LUCY DOES THE TANGO. This is the second half of a two-parter
that begins with Lucy Raises Chickens. Fred and Ricky have decided to go into business together raising chickens. Fred
will look after the birds in exchange for free room and board for himself and Ethel, who have decided to move to the country.
But Fred has made a major mistake. He thought the 500 chicks they bought would begin laying eggs in six weeks – instead
it's six months! They exchange the chicks for full grown chickens, but the birds don't seem that eager to deliver the goods.
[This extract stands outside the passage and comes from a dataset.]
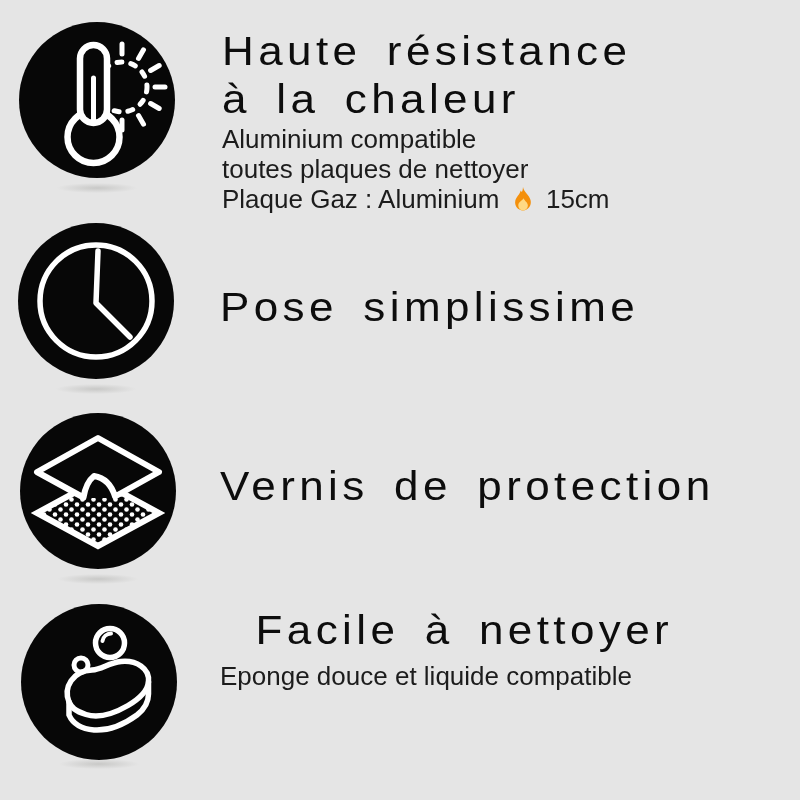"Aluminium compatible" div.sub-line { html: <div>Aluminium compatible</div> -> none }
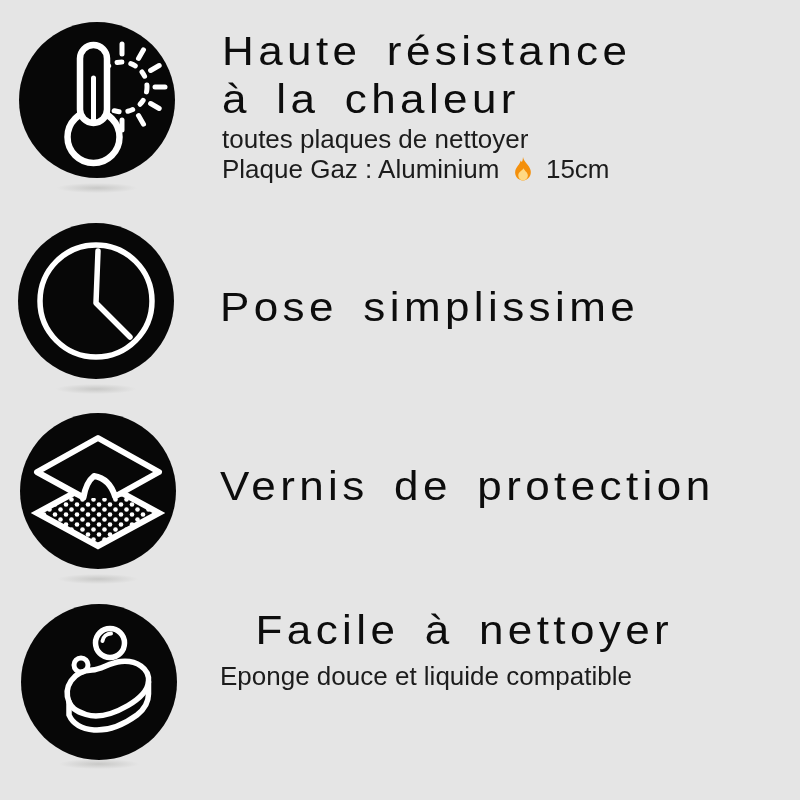"Plaque Gaz : Aluminium" span { text: Plaque Gaz : Aluminium -> Eponge Gaz : Distance }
Lucy comes up with a scheme to plant store-bought eggs under each chicken and buy them a “little time” before
Ricky decides to give up the egg-selling scheme for good. Hiding eggs under her clothes, Lucy is surprised by Ricky who wants
them to rehearse their tango act for the PTA show right now – leading to the longest single laugh in the history
of I Love Lucy.
“Isn't this a disgusting spectacle.”
COUNTRY CLUB DANCE. In an episode that is
somewhat reminiscent of “The Charm School,” the gals have to drag the fellows to a country club dance and become
incensed when the grumbling guys perk up at the appearance of the Munsons' house guest, the lovely – and young -- Diana
Jordan (Barbara Eden). The ladies decide to give themselves the glamor treatment so that their husbands will pay more attention
to them. As Lucy puts it, “glamor today is nothing but tight skirts, loose hips, and wet lips.” Lucy looks
quite gorgeous in this episode, but her plan backfires when she allows her suspicious nature to get the better of her, leading
to a walk-out from a second dance and the blatant ire of her gal pals. A very amusing episode.
SEASON SEVEN
“When Miss Bankhead is bored, Miss Bankhead will
tell you!”
LUCY-DESI COMEDY HOUR. The Celebrity Next Door. Guest-star: Tallulah Bankhead. Lucy and Ethel are agog over the arrival of a new Connecticut resident who turns
out to be star of stage and screen Tallulah Bankhead, playing herself. She first gets in touch with Lucy because she hopes
she can help her find “a couple,” i.e. a man and woman to serve as maid and butler. Embarassed that she herself
doesn't have “a couple,” Lucy blackmails Ethel and pays Fred into playing servants the night Tallulah is invited
to dinner. The dinner party is a disaster, but Tallulah agrees to go to a PTA [“PT what?” asks Tallulah] meeting
with Lucy to give pointers for the musical they're planning to put on. Lucy isn't thrilled when Tallulah convinces everyone
to do a dramatic play instead, but Tallulah asks the Ricardos and Mertzes to appear with her in the play. After a misadventure
with a paint sprayer and some freshly painted chairs, Tallulah and Lucy nearly come to blows, with Lucy vowing to make Tallulah
pay dearly for her treatment of her. The night of the play Lucy tries to keep Tallulah off the stage entirely, but when that
fails, she surreptitiously feeds her strawberries giving her hives. Although the play is ruined, everyone thinks it was a
comedy and a raving success, prompting the PTA to ask Lucy and Tallulah and the others to do it -- what Tallulah refers to
as “this clambake” --all over again the following night. Tallulah astonishes Lucy by agreeing to do the show:
“You have no idea what I would do to get a laugh,” she tells her. Bolstered by a superb comedy performance by
Bankhead, with Lucy and the gang at the top of their game, this is the best of the hour-long shows and one of the most memorable
episodes in the long run of I Love Lucy. Lucy and Tallulah work great together
and there are many hilarious sequences.